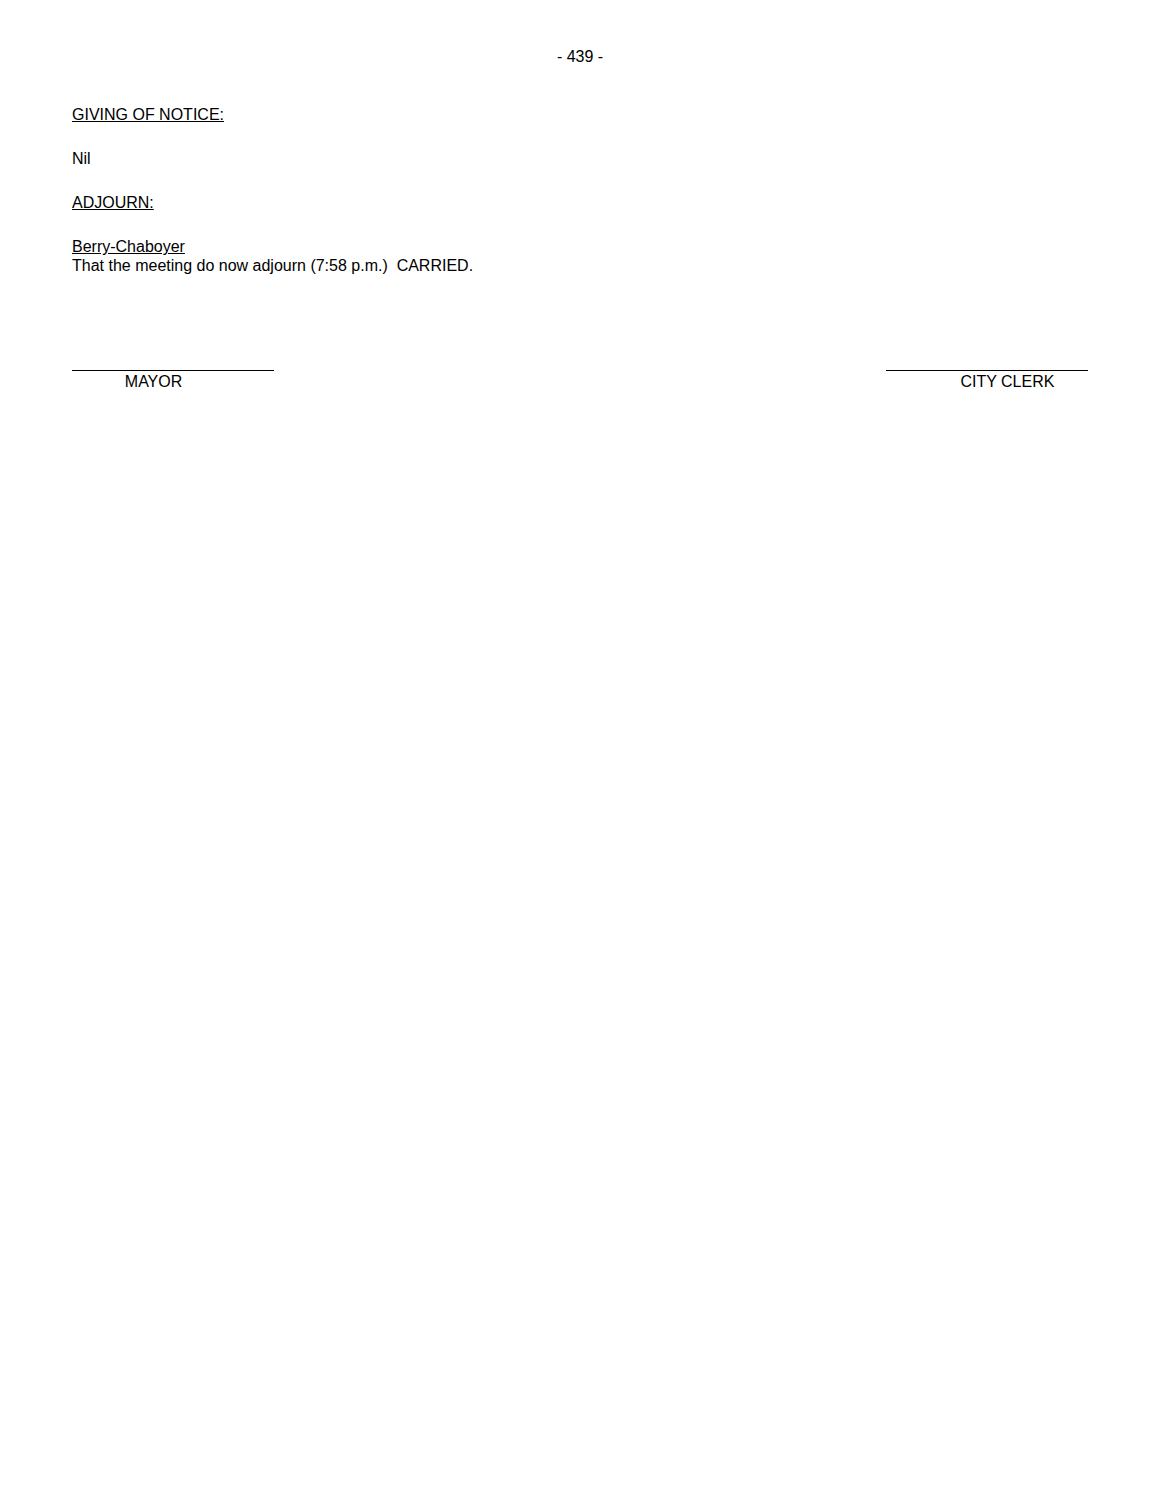- 439 -
GIVING OF NOTICE:
Nil
ADJOURN:
Berry-Chaboyer
That the meeting do now adjourn (7:58 p.m.) CARRIED.
| MAYOR | CITY CLERK |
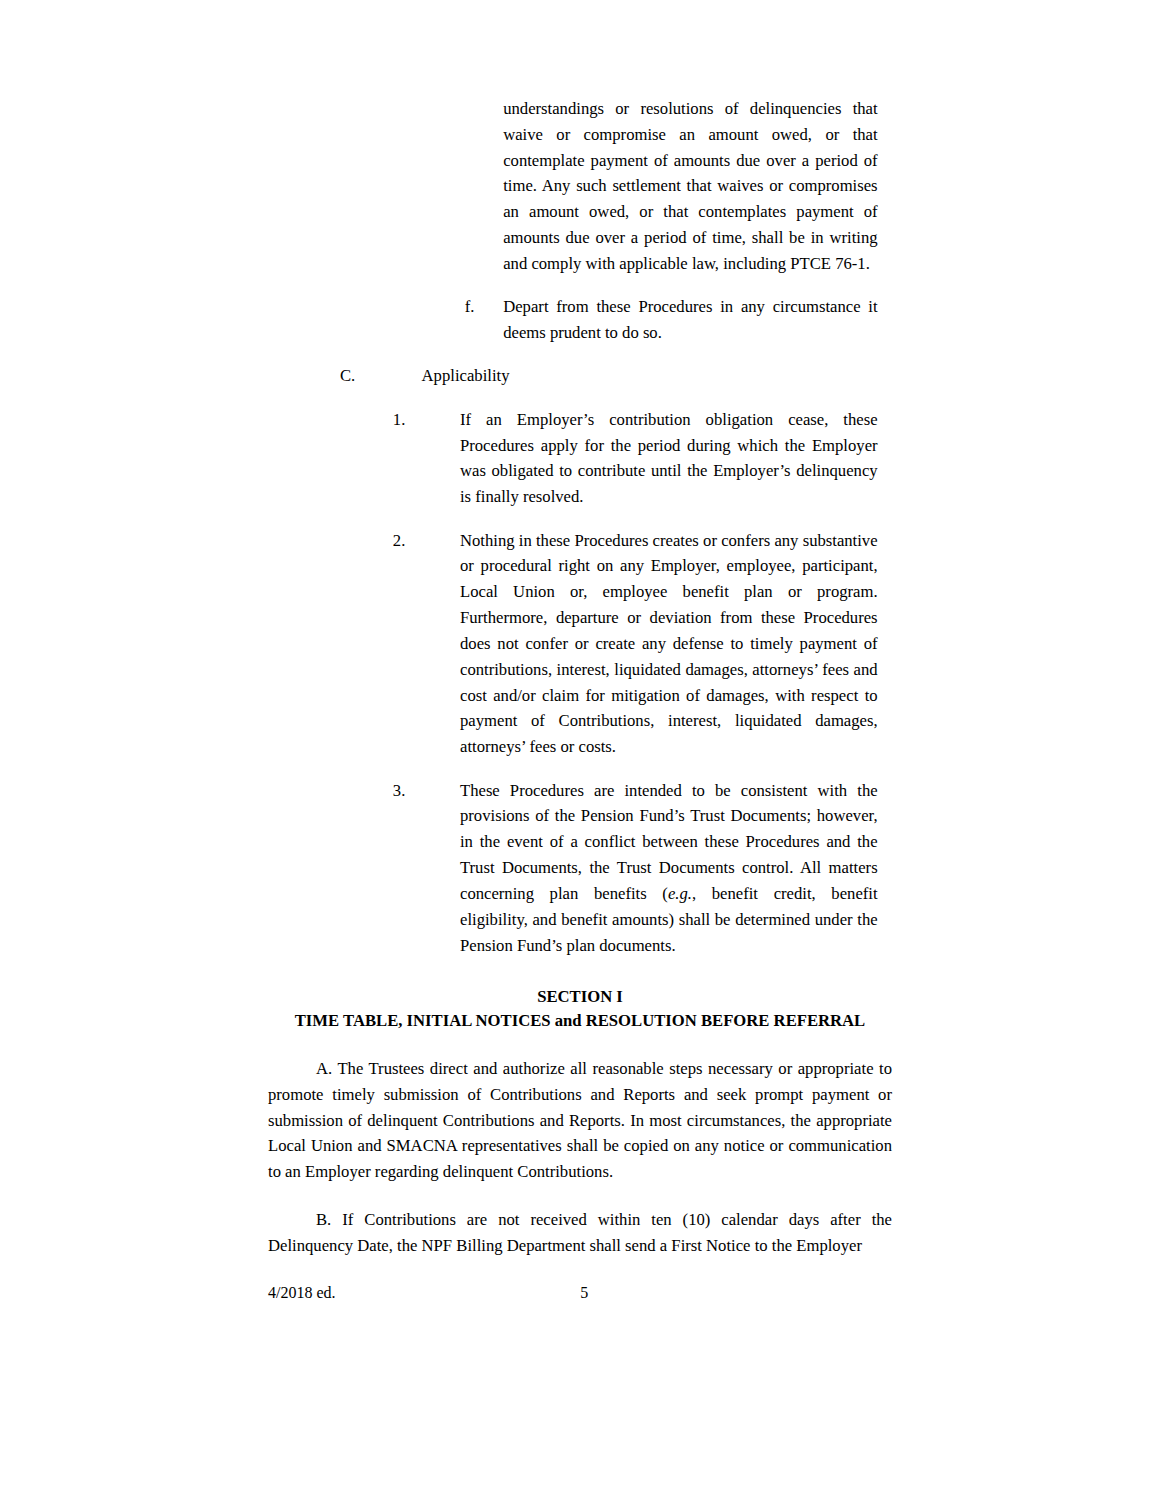understandings or resolutions of delinquencies that waive or compromise an amount owed, or that contemplate payment of amounts due over a period of time. Any such settlement that waives or compromises an amount owed, or that contemplates payment of amounts due over a period of time, shall be in writing and comply with applicable law, including PTCE 76-1.
f.
Depart from these Procedures in any circumstance it deems prudent to do so.
C.
Applicability
1.
If an Employer’s contribution obligation cease, these Procedures apply for the period during which the Employer was obligated to contribute until the Employer’s delinquency is finally resolved.
2.
Nothing in these Procedures creates or confers any substantive or procedural right on any Employer, employee, participant, Local Union or, employee benefit plan or program. Furthermore, departure or deviation from these Procedures does not confer or create any defense to timely payment of contributions, interest, liquidated damages, attorneys’ fees and cost and/or claim for mitigation of damages, with respect to payment of Contributions, interest, liquidated damages, attorneys’ fees or costs.
3.
These Procedures are intended to be consistent with the provisions of the Pension Fund’s Trust Documents; however, in the event of a conflict between these Procedures and the Trust Documents, the Trust Documents control. All matters concerning plan benefits (e.g., benefit credit, benefit eligibility, and benefit amounts) shall be determined under the Pension Fund’s plan documents.
SECTION I TIME TABLE, INITIAL NOTICES and RESOLUTION BEFORE REFERRAL
A. The Trustees direct and authorize all reasonable steps necessary or appropriate to promote timely submission of Contributions and Reports and seek prompt payment or submission of delinquent Contributions and Reports. In most circumstances, the appropriate Local Union and SMACNA representatives shall be copied on any notice or communication to an Employer regarding delinquent Contributions.
B. If Contributions are not received within ten (10) calendar days after the Delinquency Date, the NPF Billing Department shall send a First Notice to the Employer
4/2018 ed. 5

# # # # #

* Aim of the task *
Give the number of lines above in which the word "from" occurs, with nothing else.

* Solution below *
2